Cortical tracking of voice pitch in the presence of multiple speakers depends on selective attention


Voice pitch carries linguistic as well as non-linguistic information. Previous studies have described cortical tracking of voice pitch in clean speech, with responses reflecting both pitch strength and pitch value. However, pitch is also a powerful cue for auditory stream segregation, especially when competing streams have pitch differing in fundamental frequency, as is the case when multiple speakers talk simultaneously. We therefore investigated how cortical speech pitch tracking is affected in the presence of a second, task-irrelevant speaker. We analyzed human magnetoencephalography (MEG) responses to continuous narrative speech, presented either as a single talker in a quiet background, or as a two-talker mixture of a male and a female speaker. In clean speech, voice pitch was associated with a right-dominant response, peaking at a latency of around 100 ms, consistent with previous EEG and ECoG results. The response tracked both the presence of pitch as well as the relative value of the speaker’s fundamental frequency. In the two-talker mixture, pitch of the attended speaker was tracked bilaterally, regardless of whether or not there was simultaneously present pitch in the speech of the irrelevant speaker.
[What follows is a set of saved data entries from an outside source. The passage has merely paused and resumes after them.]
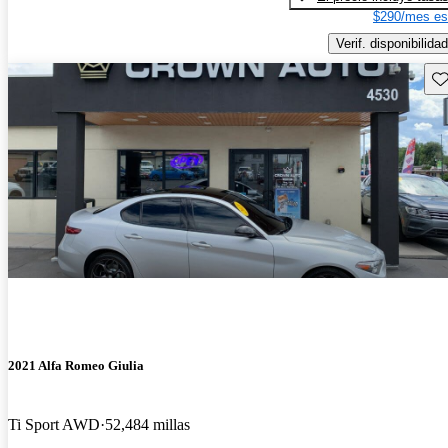
$290/mes es
Verif. disponibilidad
Gu
2021 Alfa Romeo Giulia
Ti Sport AWD
52,484 millas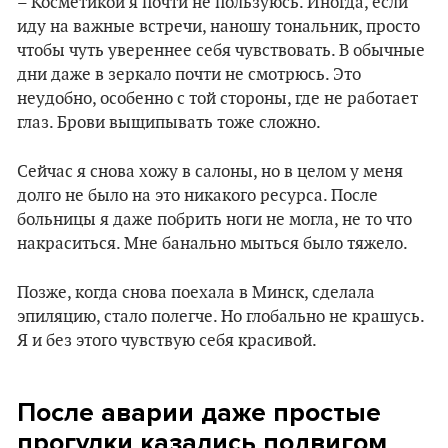
– Косметикой я почти не пользуюсь. Иногда, если
иду на важные встречи, наношу тональник, просто
чтобы чуть увереннее себя чувствовать. В обычные
дни даже в зеркало почти не смотрюсь. Это
неудобно, особенно с той стороны, где не работает
глаз. Брови выщипывать тоже сложно.
Сейчас я снова хожу в салоны, но в целом у меня
долго не было на это никакого ресурса. После
больницы я даже побрить ноги не могла, не то что
накраситься. Мне банально мыться было тяжело.
Позже, когда снова поехала в Минск, сделала
эпиляцию, стало полегче. Но глобально не крашусь.
Я и без этого чувствую себя красивой.
После аварии даже простые
прогулки казались подвигом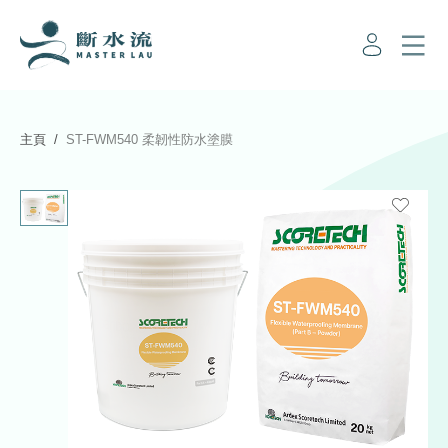
主頁
ST-FWM540 柔韌性防水塗膜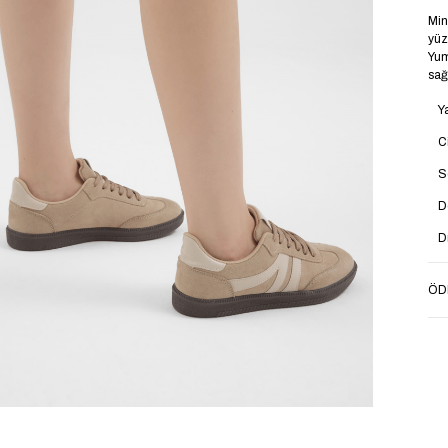
Min
yüz
Yum
sağ
Y
C
S
D
D
T
ÖD
M
B
T
T
T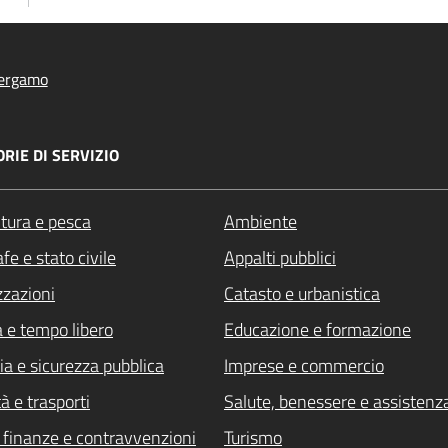
ergamo
RIE DI SERVIZIO
ltura e pesca
Ambiente
fe e stato civile
Appalti pubblici
zzazioni
Catasto e urbanistica
a e tempo libero
Educazione e formazione
ia e sicurezza pubblica
Imprese e commercio
à e trasporti
Salute, benessere e assistenz
i, finanze e contravvenzioni
Turismo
Pitch tracking for the irrelevant speaker was reduced: only the right hemisphere still significantly tracked pitch of the unattended speaker, and only during intervals in which no pitch was present in the attended talker’s speech. Taken together, these results suggest that pitch-based segregation of multiple speakers, at least as measured by macroscopic cortical tracking, is not entirely automatic but strongly dependent on selective attention.